23 December 2008

Sinatra: No (X-)mas! No (X-)mas!

On Tuesday, 23 December, I did my annual WFCS Christmas radio show on "Frank, Gil, and Friends," during which I played a good chunk of Sinatra's official Christmas albums from Capitol and Reprise Records.

While I'm a huge Sinatra fan (why else would I have hosted a Sinatra program for the past 15 years and published two books?), I've never warmed to his post-Columbia Christmas recordings.

To put it bluntly, they ain't Bing (or even Andy Williams, for that matter). Only yesterday's show brought out the "why" to me. Unlike almost everything else he recorded (and, most certainly, unlike his very best songs), I don't believe a word he's singing.
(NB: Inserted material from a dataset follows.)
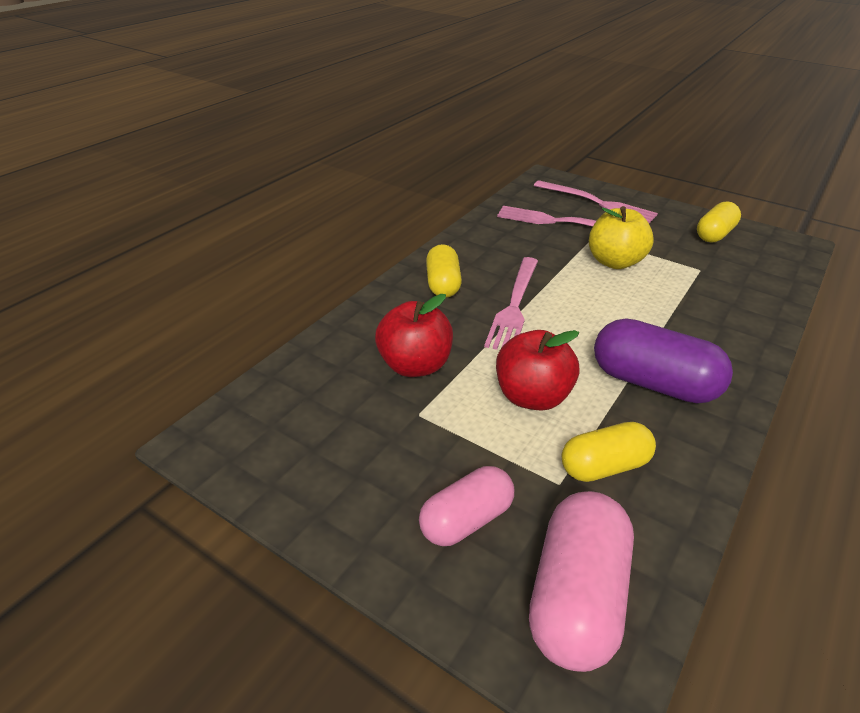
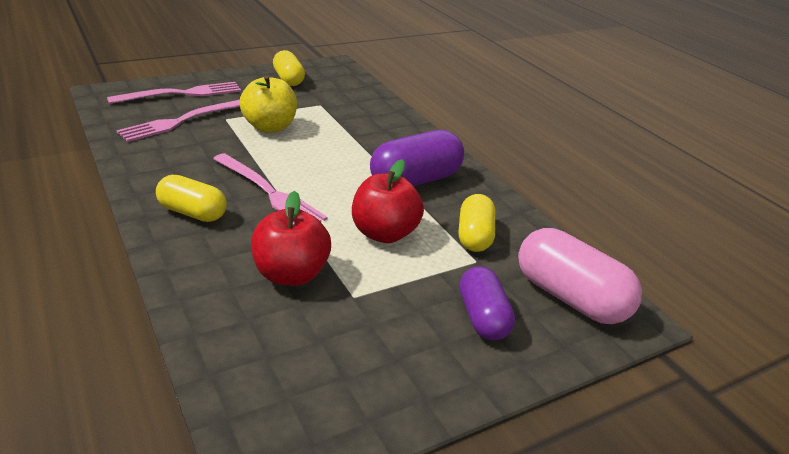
camera: 65 degrees left, 5 degrees down
pink capsule [419,466,514,546] -> purple capsule [459,266,515,340]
If, as is commonly believed (and, to my mind, as is correct), Sinatra's remarkable strength as an interpretative performer comes from telling stories through his songs, and if, in doing so, he makes his audience believe he's telling those stories to each of them alone, then way too much of A Jolly Christmas from Frank Sinatra, arranged by Gordon Jenkins (1957), Twelve Songs of Christmas (with Bing Crosby and Fred Waring) (1964), and The Sinatra Family Wishes You a Very Merry Christmas (1968), sounds as if he's reading a phonebook into a megaphone on Main Street. Almost none of the recordings, and certainly none of the traditional hymns or carols he recorded in the '50s and '60s, is subtle, sincere, or intimate...which may be a tall order for any singer, but he IS Frank Sinatra, so it should NOT be too tall an order for him.

Aside from "Mistletoe and Holly" and "The Christmas Waltz," both written specifically for him, the songs come off stiff and stagy: too somber to be enjoyed (much less joyous), not heartfelt enough to be heartwarming, or too kitschy to ring true. The frequent choral arrangements don't help the intimacy, but, even alone, he never actually convinces me that it matters whether "All ye Faithful" actually come or whether "It" indeed "Came Upon the Midnight Clear."

His recording for Columbia Records in the '40s fare far better, perhaps due to his more angelic voice and swell Axel Stordahl arrangements, but Sinatra seems equally comfortable balladeering -- e.g., "Christmas Dreaming (A Little Early This Year)" -- and swinging -- e.g., "Santa Claus is Coming to Town."

Most importantly, however, the proof that they work is plain: I believe.